秋田県内でクマの出没と人身被害が異常なペースで増加していることを受け28日、鈴木知事は小泉防衛大臣に自衛隊派遣の検討を要望しました。箱わなの設置など捕獲の支援を求めています。
鈴木知事は28日午前に防衛省を訪れ、小泉大臣にクマの捕獲活動支援のため自衛隊の派遣を求める要望書を手渡しました。
鈴木知事:
「すべての県民の皆さんが日常生活に大きな支障をきたしているという、まさに異常事態。私も元自衛官なので何でもかんでも自衛隊に頼めるというものではないことはよく理解をしているが、それでもなお、防衛省・自衛隊の力を借りなければ国民の命が守れないという状況」
秋田県内では27日までにクマに襲われて2人が亡くなり、52人がけがをしています。
また、2025年度は8000件以上のクマの目撃情報が寄せられていて、人身被害が過去最悪となった2023年度をはるかに上回るペースです。
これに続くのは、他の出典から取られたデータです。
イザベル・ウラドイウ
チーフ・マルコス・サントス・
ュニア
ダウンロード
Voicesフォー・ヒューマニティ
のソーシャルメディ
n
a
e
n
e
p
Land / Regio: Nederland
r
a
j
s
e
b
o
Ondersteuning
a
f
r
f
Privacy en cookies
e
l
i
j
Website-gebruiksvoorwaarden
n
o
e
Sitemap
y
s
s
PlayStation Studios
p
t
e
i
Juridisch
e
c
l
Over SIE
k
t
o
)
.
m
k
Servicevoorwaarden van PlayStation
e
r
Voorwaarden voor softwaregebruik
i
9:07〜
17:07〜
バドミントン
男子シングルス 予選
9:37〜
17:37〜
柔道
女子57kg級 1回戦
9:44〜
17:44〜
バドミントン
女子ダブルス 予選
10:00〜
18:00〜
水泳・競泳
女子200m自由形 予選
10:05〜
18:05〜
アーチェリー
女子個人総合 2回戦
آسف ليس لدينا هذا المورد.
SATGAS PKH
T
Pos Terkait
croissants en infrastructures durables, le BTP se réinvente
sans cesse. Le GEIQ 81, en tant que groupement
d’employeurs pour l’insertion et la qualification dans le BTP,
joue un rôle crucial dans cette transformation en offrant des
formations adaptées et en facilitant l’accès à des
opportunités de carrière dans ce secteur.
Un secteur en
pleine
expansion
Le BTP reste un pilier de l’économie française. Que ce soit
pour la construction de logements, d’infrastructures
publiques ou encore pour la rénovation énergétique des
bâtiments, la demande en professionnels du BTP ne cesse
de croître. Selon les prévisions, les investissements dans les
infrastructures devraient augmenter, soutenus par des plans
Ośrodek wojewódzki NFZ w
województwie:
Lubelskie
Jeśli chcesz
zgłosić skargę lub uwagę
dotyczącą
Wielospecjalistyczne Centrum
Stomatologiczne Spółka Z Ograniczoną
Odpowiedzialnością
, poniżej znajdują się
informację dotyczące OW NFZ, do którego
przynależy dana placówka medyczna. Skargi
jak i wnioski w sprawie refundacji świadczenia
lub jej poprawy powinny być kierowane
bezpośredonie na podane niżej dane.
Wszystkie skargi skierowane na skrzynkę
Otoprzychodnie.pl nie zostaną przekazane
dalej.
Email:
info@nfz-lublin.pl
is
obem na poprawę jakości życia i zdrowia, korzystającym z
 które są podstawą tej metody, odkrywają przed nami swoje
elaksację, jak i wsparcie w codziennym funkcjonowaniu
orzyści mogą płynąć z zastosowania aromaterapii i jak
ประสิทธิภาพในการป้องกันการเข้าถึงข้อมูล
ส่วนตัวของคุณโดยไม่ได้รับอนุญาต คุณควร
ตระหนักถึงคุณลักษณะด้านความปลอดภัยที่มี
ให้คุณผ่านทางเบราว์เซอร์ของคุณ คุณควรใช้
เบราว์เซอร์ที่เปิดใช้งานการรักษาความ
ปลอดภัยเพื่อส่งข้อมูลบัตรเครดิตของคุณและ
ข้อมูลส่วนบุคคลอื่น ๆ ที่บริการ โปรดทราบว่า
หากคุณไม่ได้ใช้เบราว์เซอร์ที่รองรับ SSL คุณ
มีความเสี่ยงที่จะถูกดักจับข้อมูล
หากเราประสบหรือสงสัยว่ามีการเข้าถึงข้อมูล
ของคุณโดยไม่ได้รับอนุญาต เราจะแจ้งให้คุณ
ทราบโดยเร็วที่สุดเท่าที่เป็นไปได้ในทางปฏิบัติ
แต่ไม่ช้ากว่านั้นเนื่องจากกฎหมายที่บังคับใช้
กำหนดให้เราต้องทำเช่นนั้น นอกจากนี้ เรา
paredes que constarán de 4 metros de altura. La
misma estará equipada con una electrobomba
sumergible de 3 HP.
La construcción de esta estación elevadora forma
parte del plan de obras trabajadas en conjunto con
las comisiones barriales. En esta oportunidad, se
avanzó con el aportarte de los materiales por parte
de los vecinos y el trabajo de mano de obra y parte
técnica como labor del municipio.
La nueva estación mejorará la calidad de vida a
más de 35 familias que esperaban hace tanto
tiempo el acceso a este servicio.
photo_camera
クマの出没が目立つのは市街地です。
鈴木知事は、クマの捕獲作業にあたる人数が限られていて厳しい対応を迫られているとして、自衛隊に箱わなの運搬や設置、駆除したクマの解体処理など有害捕獲の後方支援を求めました。
これに対し、小泉大臣は「深刻な状況と受け止めている」とした上で、「この危機的な事態に対し、国民の命と暮らしを守り抜くことを任務とする防衛省・自衛隊としても与えられた能力・権限を最大限に生かし、秋田県と協力して早急に対応策を練り、安全と安心を取り戻すべく対処していきたい」と述べました。
面会終了後、鈴木知事は報道機関の取材に対し「時期に関しては緊急的なことだということで、かなり早めに出してもらえるというような話があった。私は災害派遣かと思ったが、それに限らず幅広に検討してもらえているようだ」と手応えを感じていました。
要望を受けて28日夕方、陸上自衛隊東北方面総監部防衛調査官の安田孝浩1等陸佐など4人が秋田県庁を訪れ、県の担当職員と打ち合わせに臨みました。
第9師団・三浦英彦副師団長:
「秋田県におけるクマによる被害が深刻かつ緊急的な状況であることに危機感を持ち、自衛隊の持ちうる能力と権限のもと、効果的な協力を行っていきたい」
打ち合わせは冒頭だけ公開され、県の要望について確認しました。
鈴木知事が防衛省に要望しているのは、自衛隊を派遣し、クマの捕獲に関するサポートを担ってほしいということです。
具体的には、自衛隊による「箱わなの運搬や設置」「捕獲したクマの解体の補助」「現場周辺の安全確保」などを挙げています。
具体的な支援の規模や開始時期は今後協議する予定ですが、速やかな対応が望まれます。
また、クマによる被害が深刻化していることを受けて、政府も対策を強化する方針を示しました。
木原官房長官:
「環境省はじめ関係省庁に対して、早急にクマ被害対策施策パッケージを見直し、緊急銃猟制度の確実な運用や専門的な人材の育成確保、さらには個体数の適切な管理の強化など、追加的対策を実施するよう指示した」
木原官房長官は、30日に関係省庁が集まってクマ被害対策に関する連絡会議を開催する方針を示しました。会議には、新たに防衛省も出席するということです。
また、石原環境大臣は「緊急性を感じている」とした上で、狩猟免許や知識を持つ自治体職員ガバメントハンターなどによる捕獲者の確保や、科学的データに基づく個体数の管理などに中長期的に取り組む考えを示しました。
2024年に取りまとめたクマ被害の対策パッケージは、年内に改訂する方針です。